[To do] Lines holding the word "coefficient": how many does the material below have? Answer with nothing but the number.

[Provided material]
★ ★ ★

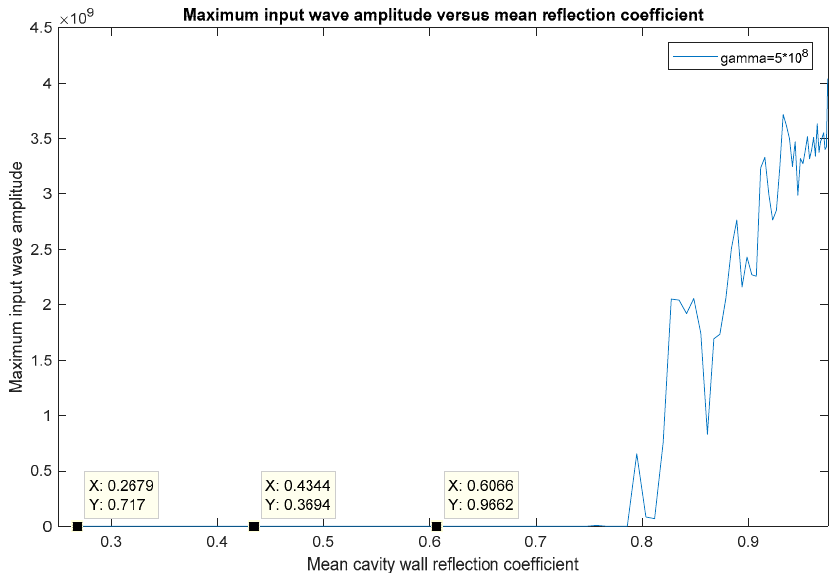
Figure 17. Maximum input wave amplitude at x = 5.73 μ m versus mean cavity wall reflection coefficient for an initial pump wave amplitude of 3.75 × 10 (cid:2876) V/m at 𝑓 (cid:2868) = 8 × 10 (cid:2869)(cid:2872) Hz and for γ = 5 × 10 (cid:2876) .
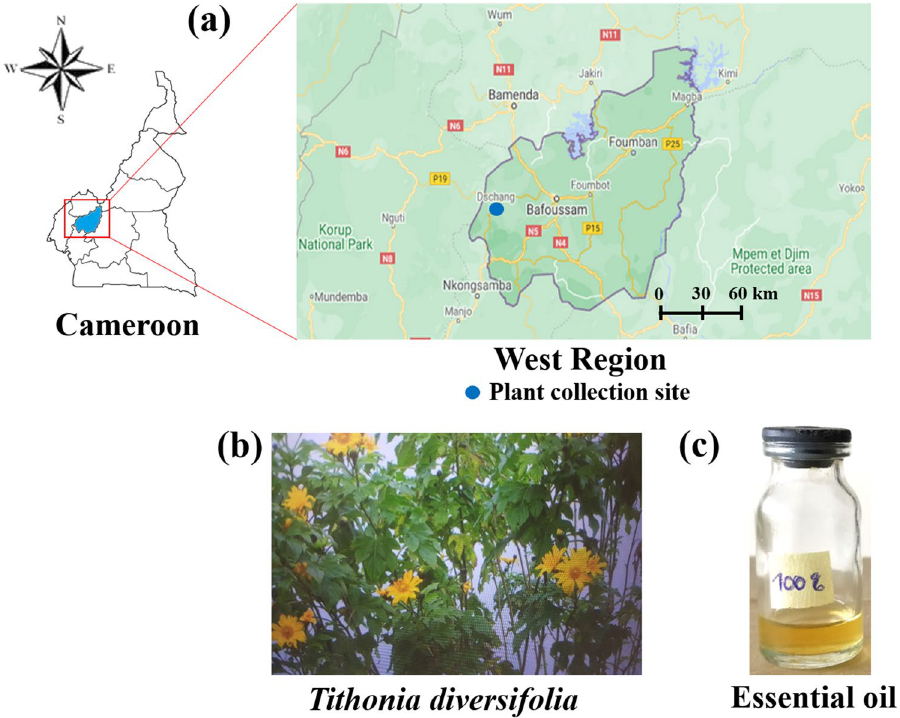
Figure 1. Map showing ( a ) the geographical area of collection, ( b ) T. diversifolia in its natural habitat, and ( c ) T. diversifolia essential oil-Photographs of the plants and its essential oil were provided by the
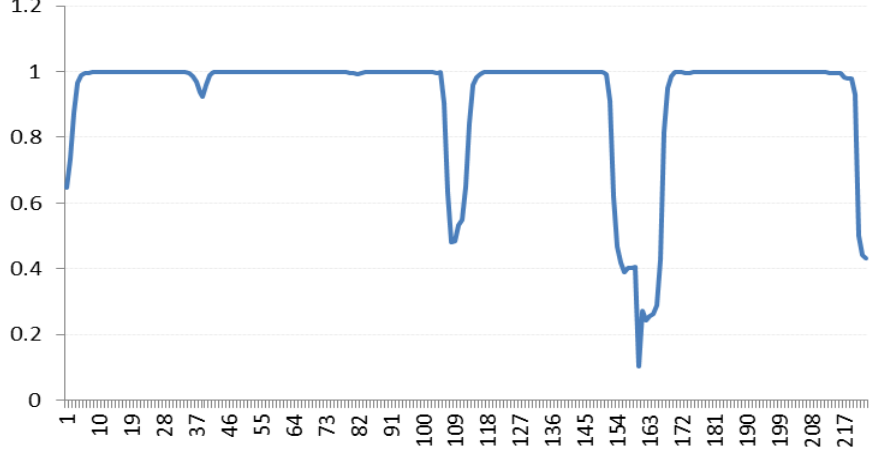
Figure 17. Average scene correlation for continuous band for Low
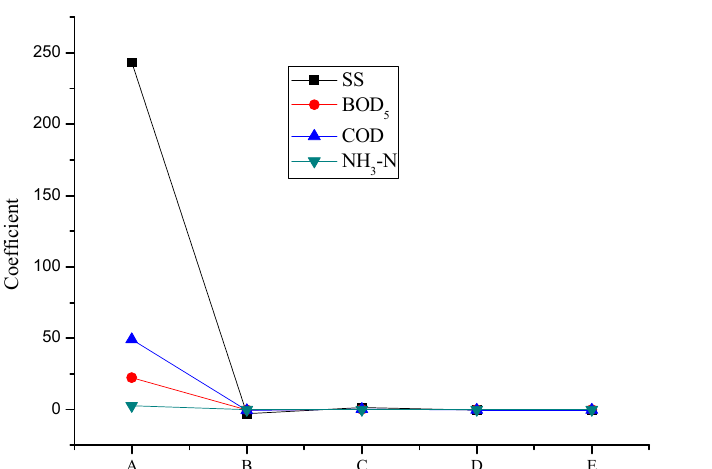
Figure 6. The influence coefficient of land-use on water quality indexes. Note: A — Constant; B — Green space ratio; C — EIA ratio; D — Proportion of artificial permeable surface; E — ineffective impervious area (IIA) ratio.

★ ★ ★

[Task solution] 2